The news of a 13 and 15 year old, arrested for capital murder in Montgomery, shook many residents to the core. According to police, both had guns when they robbed and shot 19-year-old Kristopher Lewis to death on Saturday night.

WSFA 12 News went to the Montgomery County Youth Detention Facility Wednesday, where both suspects are being detained, to learn more about their future.

Only juveniles who commit the most serious criminal acts walk through the doors to the facility. Each year, nearly 500 minors, from Montgomery and surrounding counties, pass through until their case goes to court, or a judge places them elsewhere.  

The facility currently has 22 suspects. Twenty-one are from Montgomery County. The average stay ranges anywhere between four weeks and two and a half months.

"We probably haven't had a murder charge, of any description, in Montgomery County held here in at least the last three years," admitted juvenile court administrator, Bruce Howell. That is until now.
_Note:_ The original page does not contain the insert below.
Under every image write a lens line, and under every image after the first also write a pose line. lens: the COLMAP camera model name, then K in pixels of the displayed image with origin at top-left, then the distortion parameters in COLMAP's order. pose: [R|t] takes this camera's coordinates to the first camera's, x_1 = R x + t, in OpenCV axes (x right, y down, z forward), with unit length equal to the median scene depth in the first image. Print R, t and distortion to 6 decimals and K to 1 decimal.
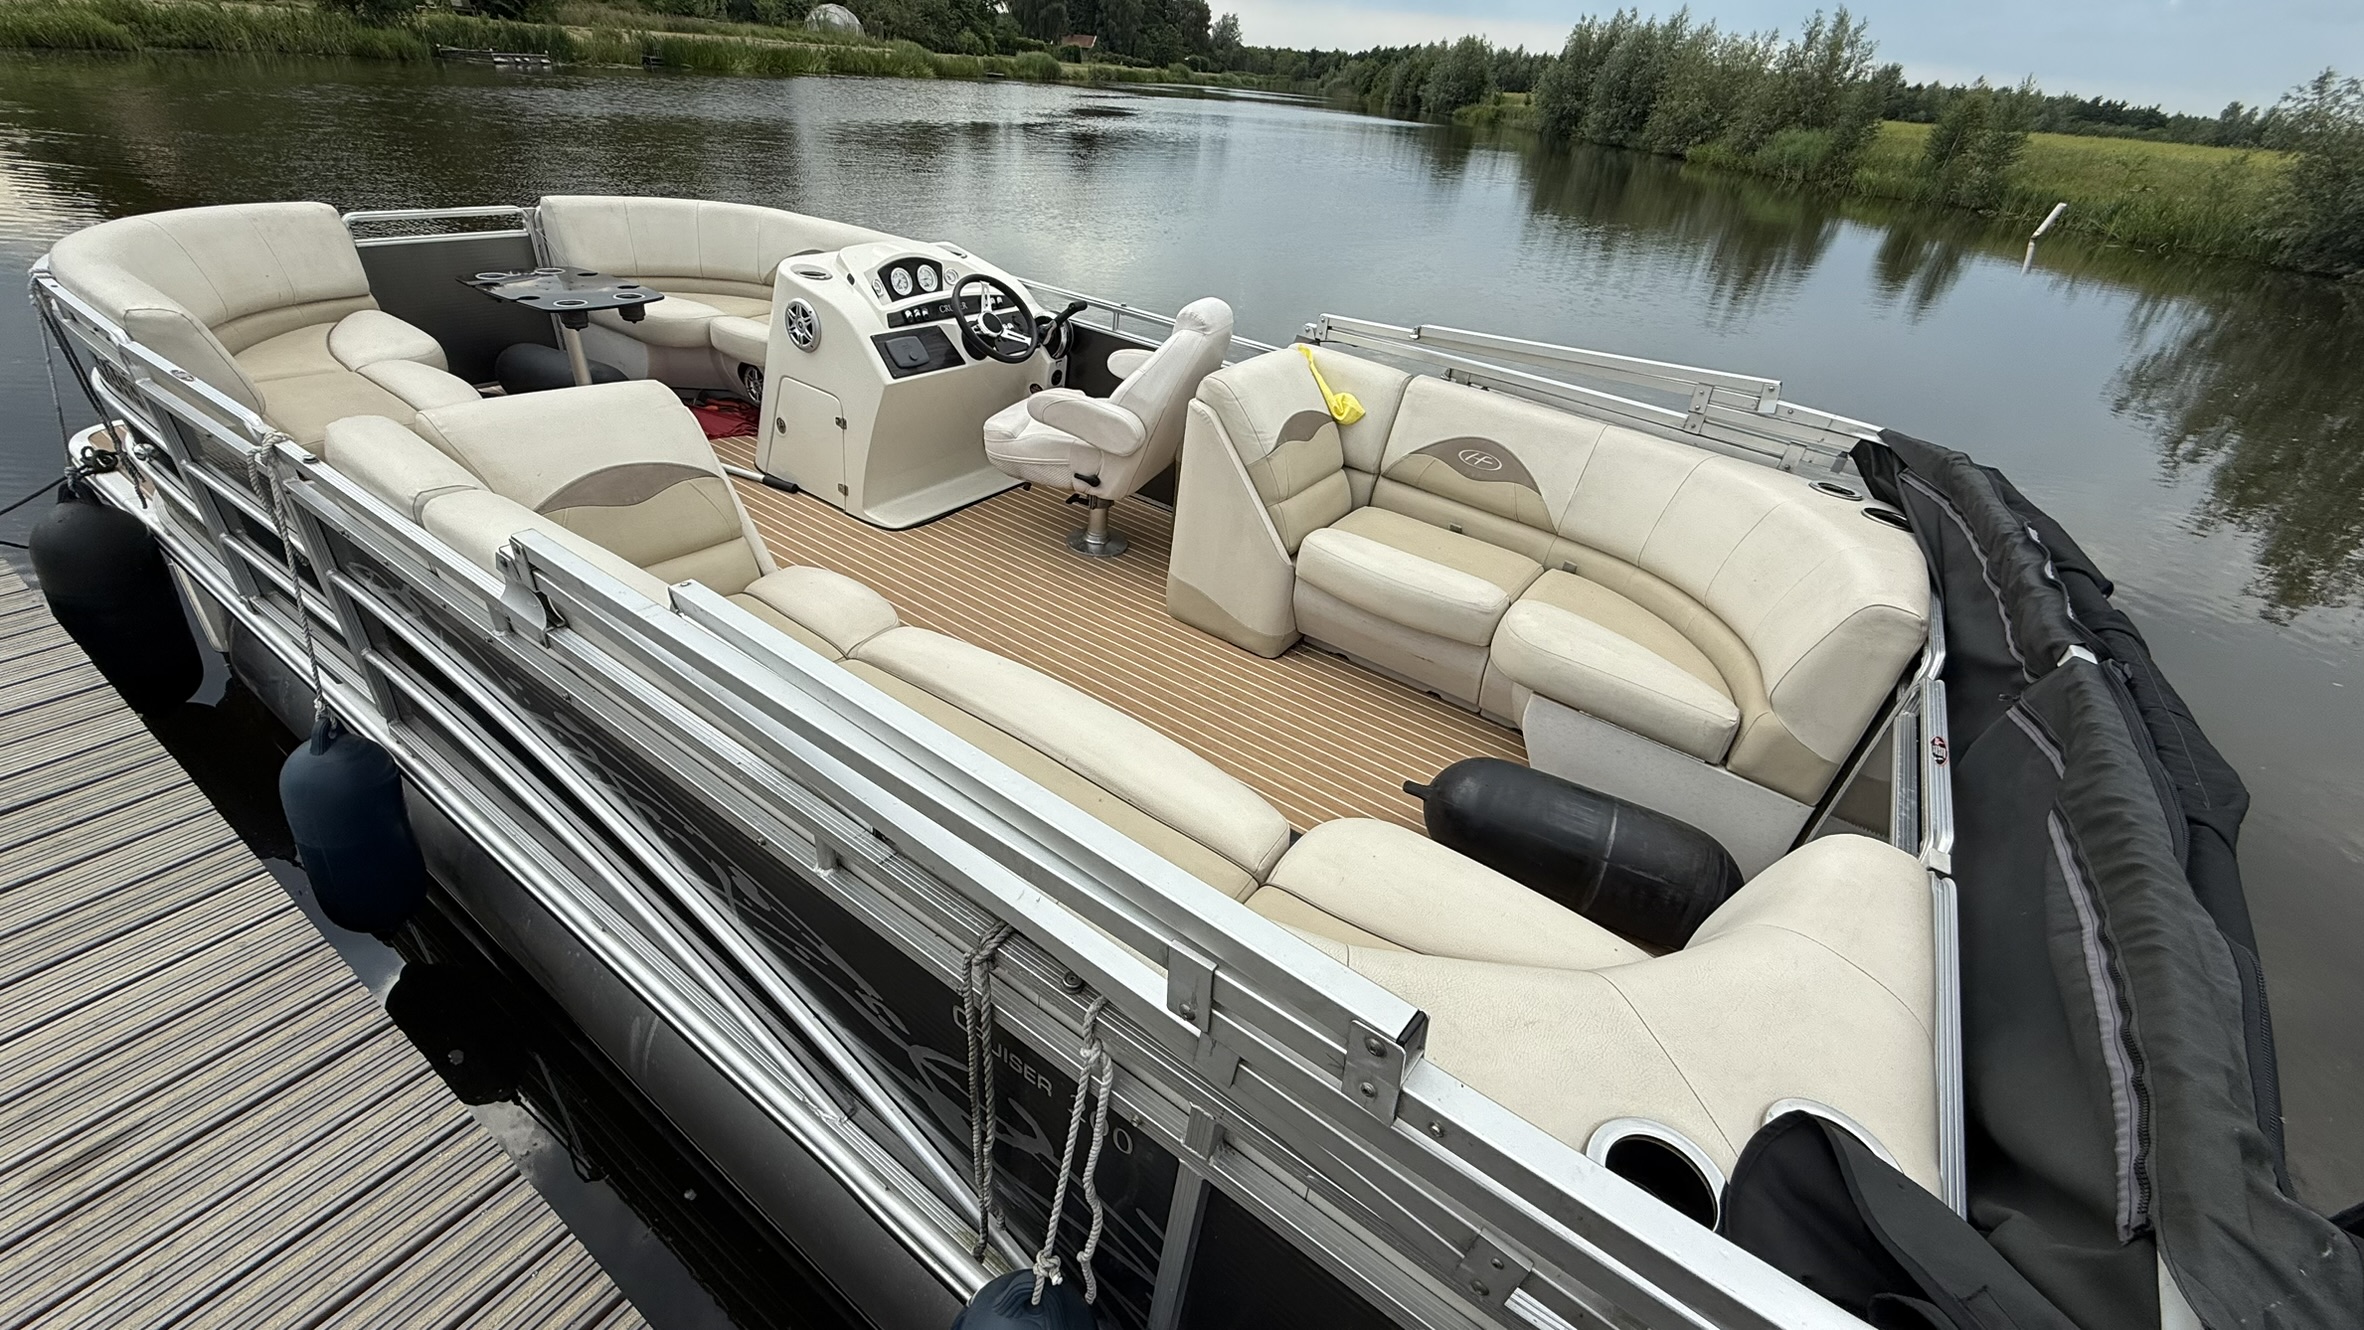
lens RADIAL K [[911.9, 0, 1185.2], [0, 911.9, 702.2], [0, 0, 1]] dist [0.014374, 0.000026]
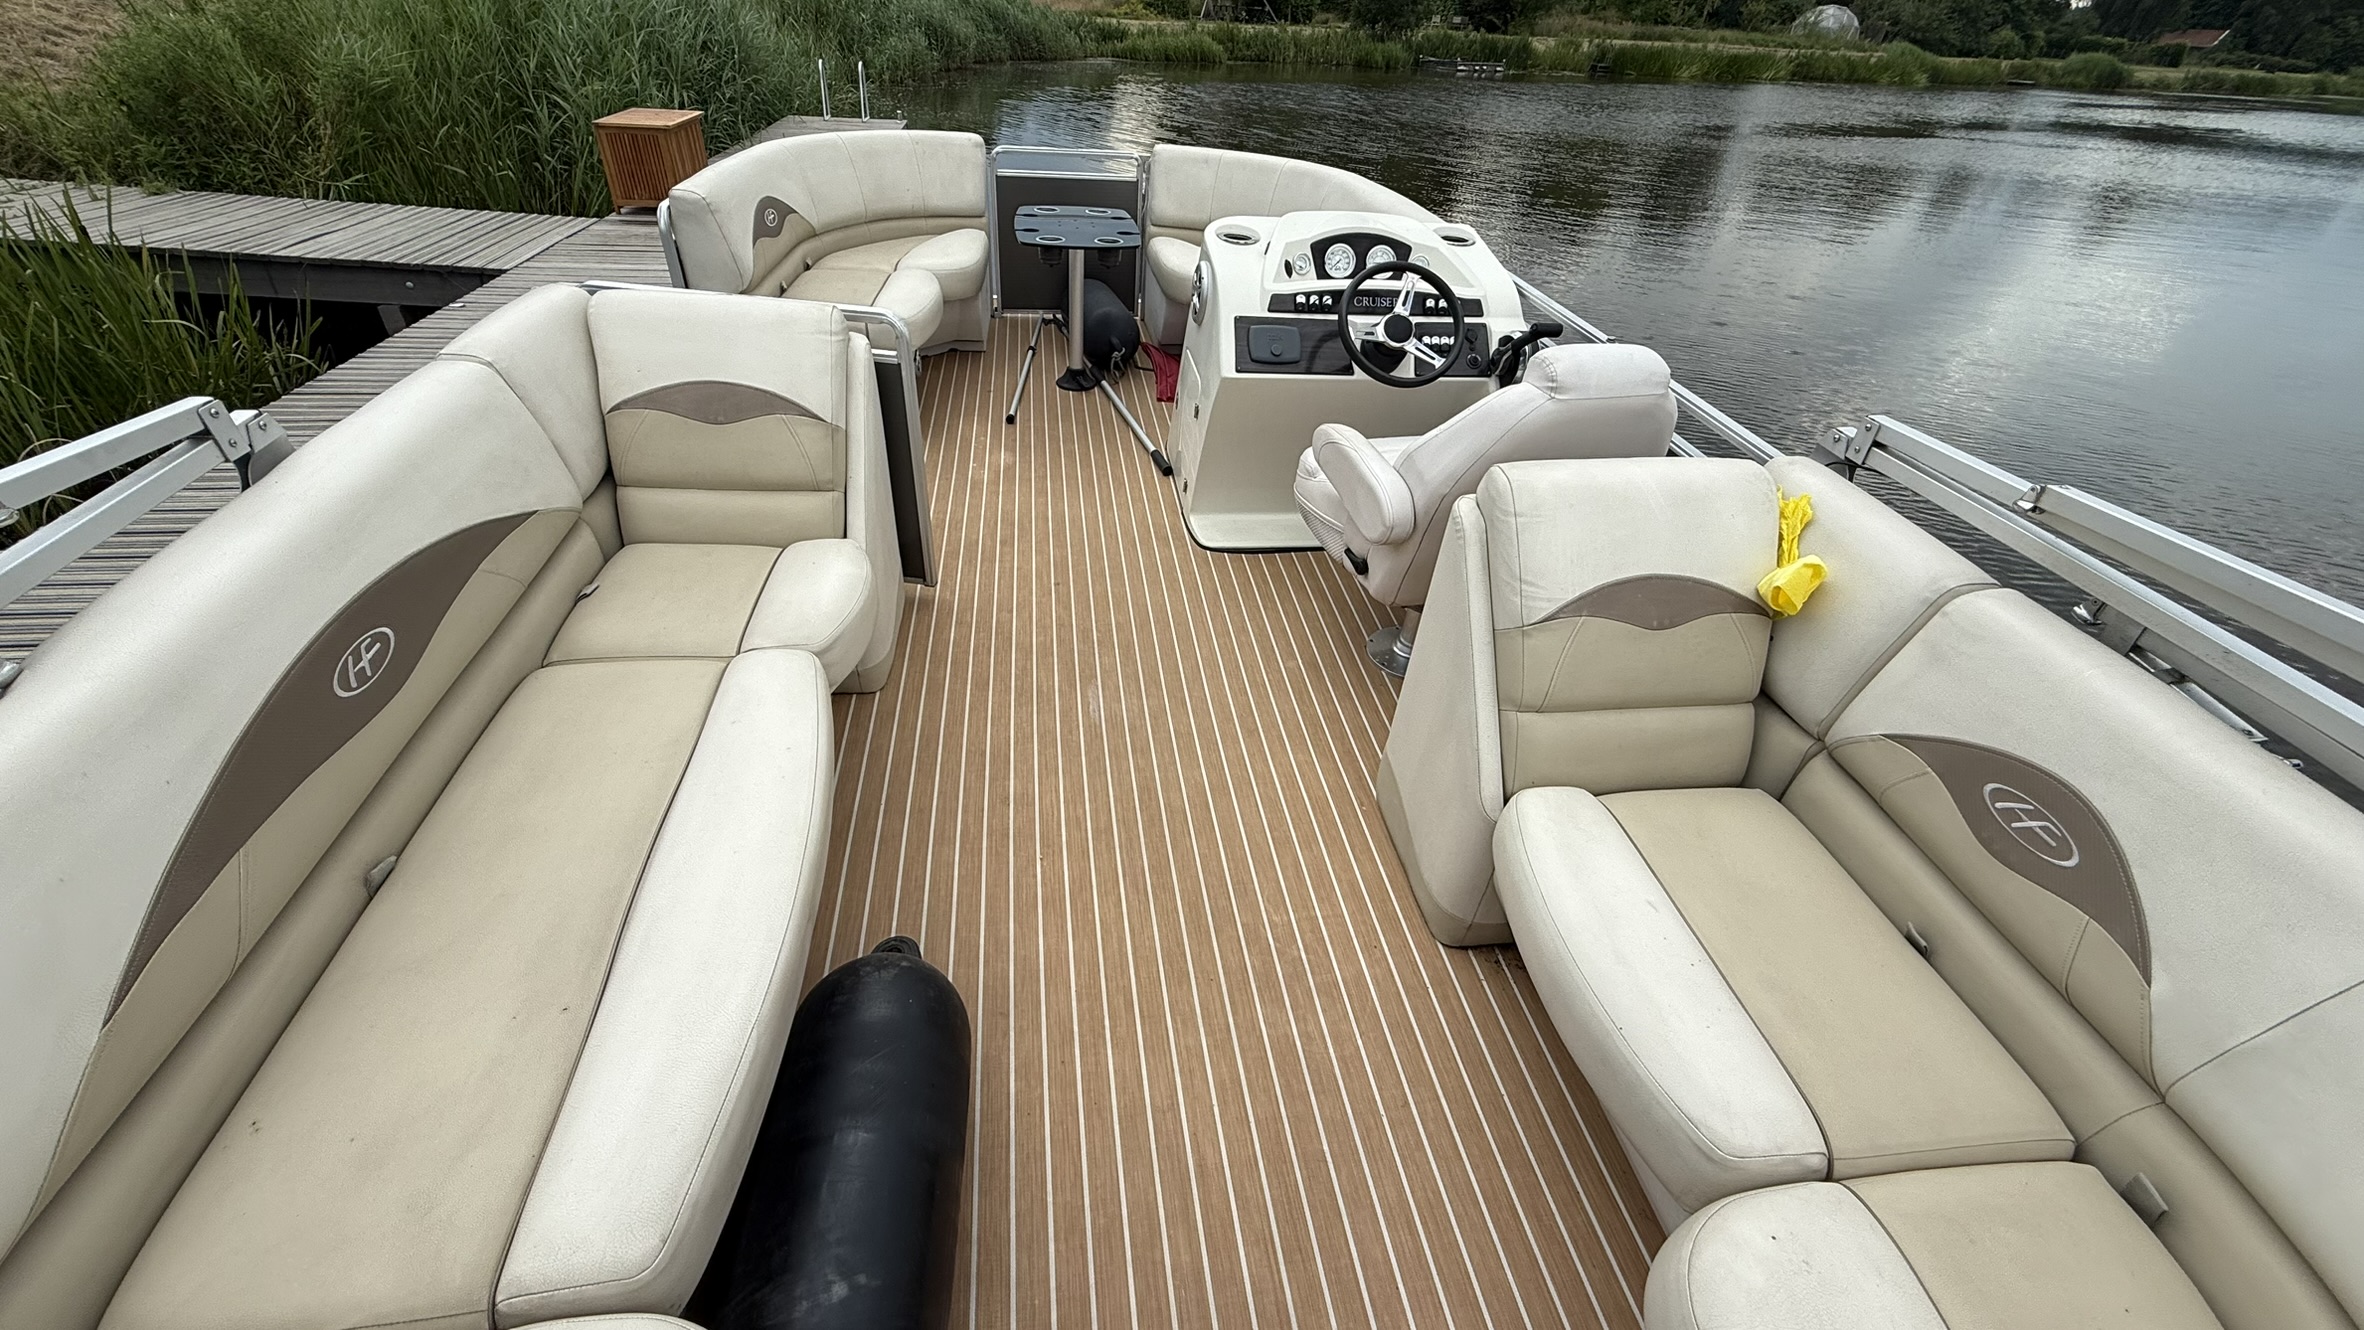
lens RADIAL K [[911.9, 0, 1185.2], [0, 911.9, 702.2], [0, 0, 1]] dist [0.014374, 0.000026]
pose [[0.690529, 0.412867, -0.593895, 0.225564], [-0.416711, 0.898208, 0.139906, -0.170102], [0.591204, 0.150873, 0.792285, 0.347551]]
While Howell could not speak specifically about the 2 juveniles who face capital murder charges, Montgomery police confirm two of the facility's cells belong to them.

"Some of the kids have some real problems, and your heart goes out to them," Howell says, while quickly cautioning, "...some of these kids we deal with are career criminals, and we already know it."

Perhaps the shock value of the juvenile system is connected to suspects, under 14, the same law applied to the 13-year-old in this case. If convicted in juvenile court, a judge can only sentence suspects to serve time in a youth facility until their 21st birthday.

"The juvenile justice system loses jurisdiction at 21," Howell says. Then, they can walk free.

Until a judge makes those tough decisions, the suspects are regimented: Early wake up calls, warm meals, classes with Montgomery Public School teachers, physical and mental activity. For some, it's a more comfortable life than what they've known.   

Howell says there are some who have reached a time when they're to be released and they ask, "Can I stay?"

It won't be known when the two suspects go before a juvenile judge. If requested by the district attorney, juvenile offenders 14 and older can go before a judge, who will determine, if they should be tried as an adult, a ruling based on 6 standard factors.